Network MITM Requires HTTPS in production. User must configure TLS.

File Reference

New Files Created

File Purpose
apps/server/src/services/db.ts SQLite database, session store, CRUD operations
apps/server/src/services/crypto.ts AES-256-GCM encryption/decryption
apps/server/src/middleware/auth.ts Argon2 verification, rate limiting, session management
apps/server/src/routes/auth.ts /api/auth/login, /logout, /status endpoints
apps/server/src/routes/connections.ts CRUD for encrypted S3 connections
apps/client/src/components/LoginPage.tsx Password login UI
apps/client/src/components/ConnectionManager.tsx S3 connection management UI

Modified Files

File Changes
apps/server/src/index.ts Added Helmet, sessions, auth middleware
apps/server/src/services/s3.ts Per-request client from encrypted DB credentials
apps/server/src/routes/buckets.ts Input validation, auth required
apps/server/src/routes/objects.ts Input validation, auth required
apps/client/src/api.ts credentials: 'include', auth endpoints
apps/client/src/App.tsx Auth wrapper, removed localStorage credentials
Dockerfile Multi-stage build, /data volume
docker-compose.yml Required env vars, volume mount

Deleted Files

File Reason
apps/server/src/routes/config.ts Replaced by /api/connections with encryption
apps/client/src/components/modals/ConnectionManagerModal.tsx Replaced by ConnectionManager.tsx

Conclusion

This security architecture transforms S3 Explorer from an insecure prototype into a production-ready application suitable for internet deployment.

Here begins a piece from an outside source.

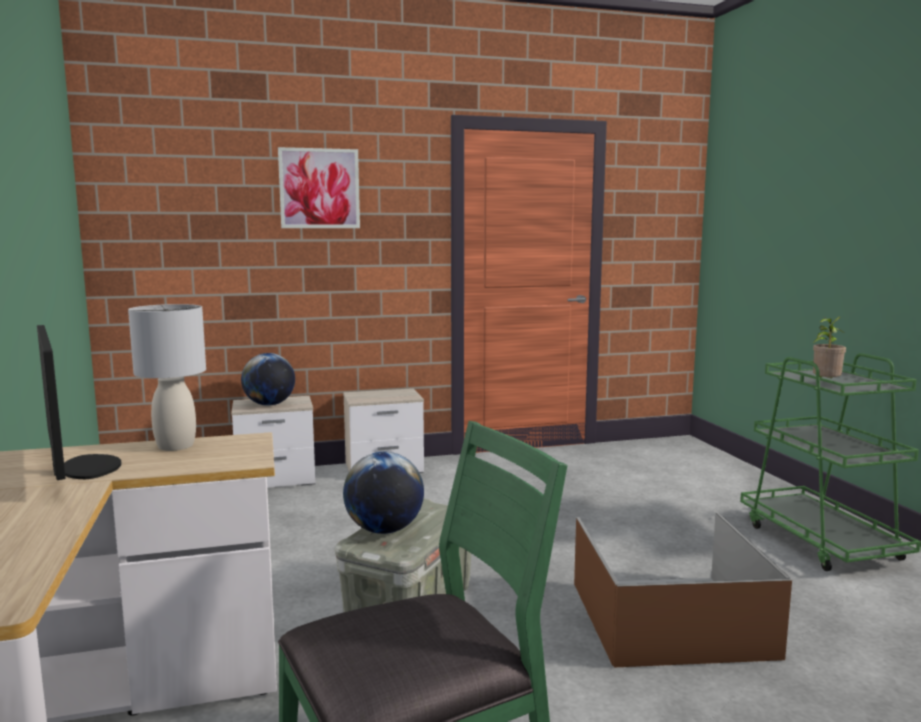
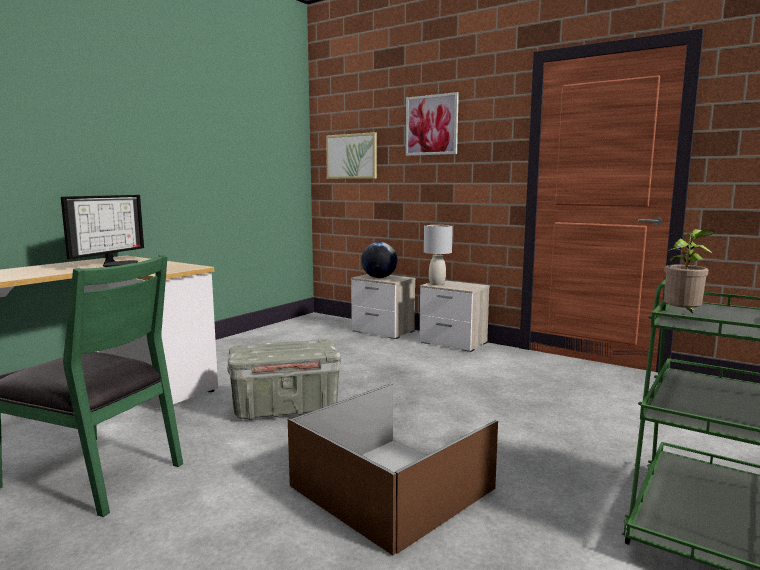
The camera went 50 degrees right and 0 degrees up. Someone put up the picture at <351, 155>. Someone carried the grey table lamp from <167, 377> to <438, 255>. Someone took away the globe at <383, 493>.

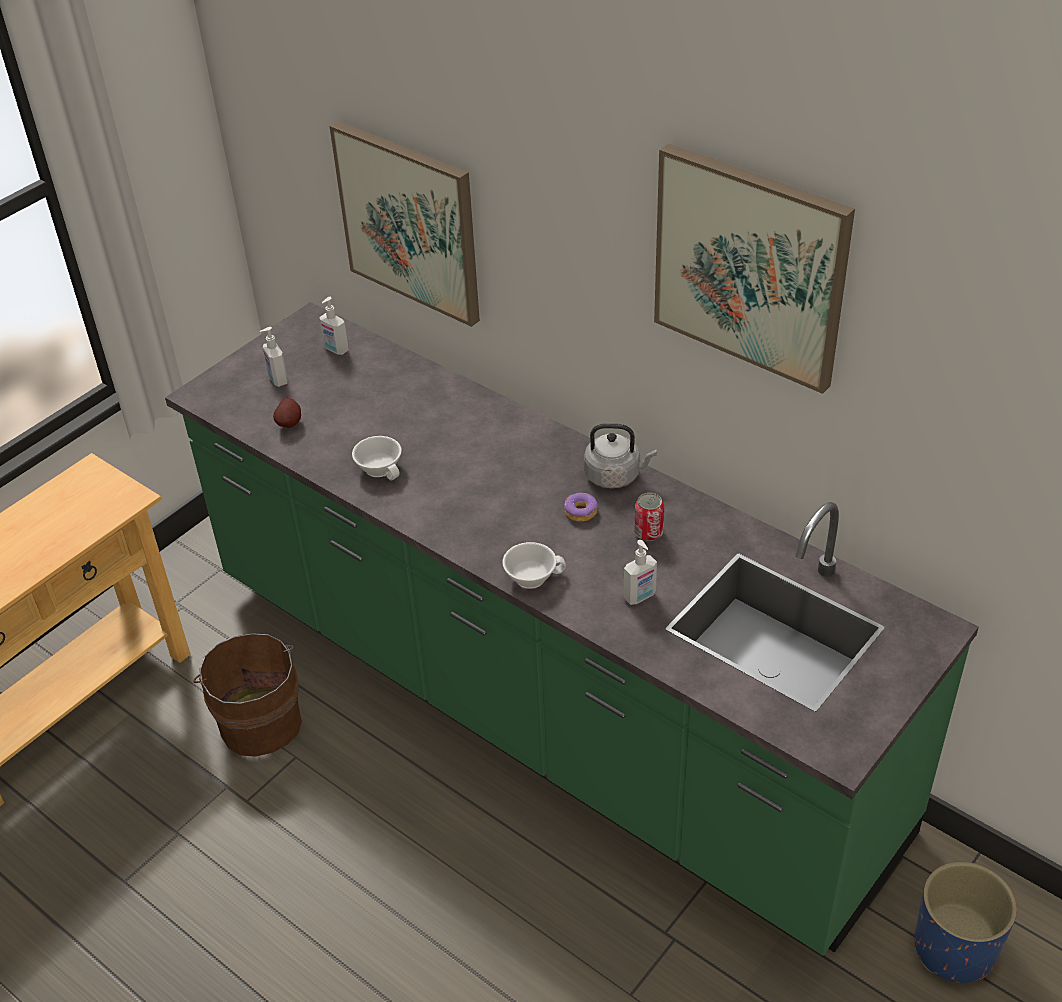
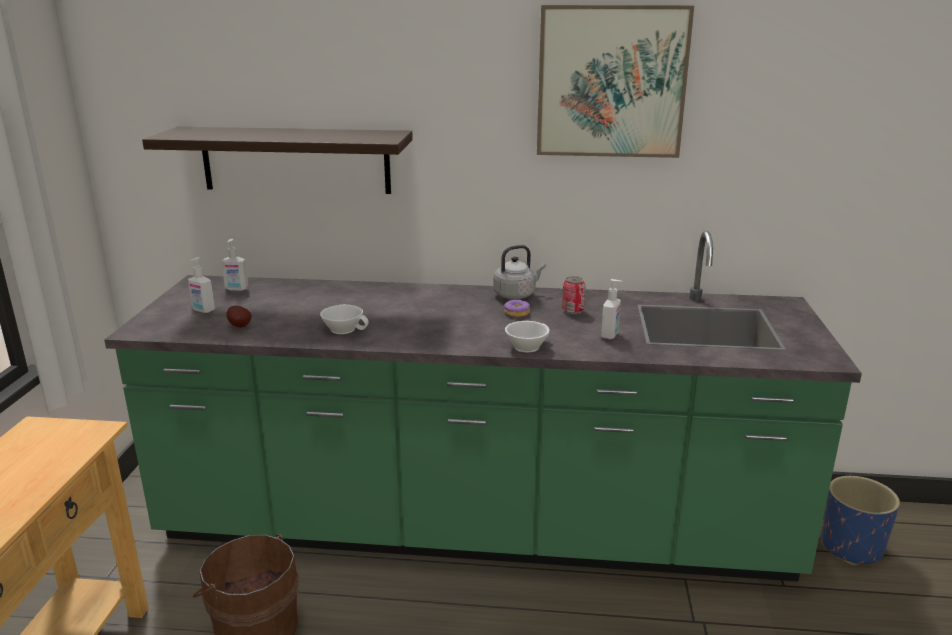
The camera went 35 degrees left and 20 degrees down. Someone swapped the picture at <405, 224> for the shelf at <277, 160>.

The design prioritizes:

  1. Simplicity: Single-user model avoids unnecessary complexity
  2. Defense in depth: Multiple layers of protection
  3. Modern standards: Argon2id, AES-256-GCM, strict cookies
  4. Operational ease: SQLite, Docker volumes, environment variables

The architecture balances security with usability for a self-hosted, single-user S3 file browser.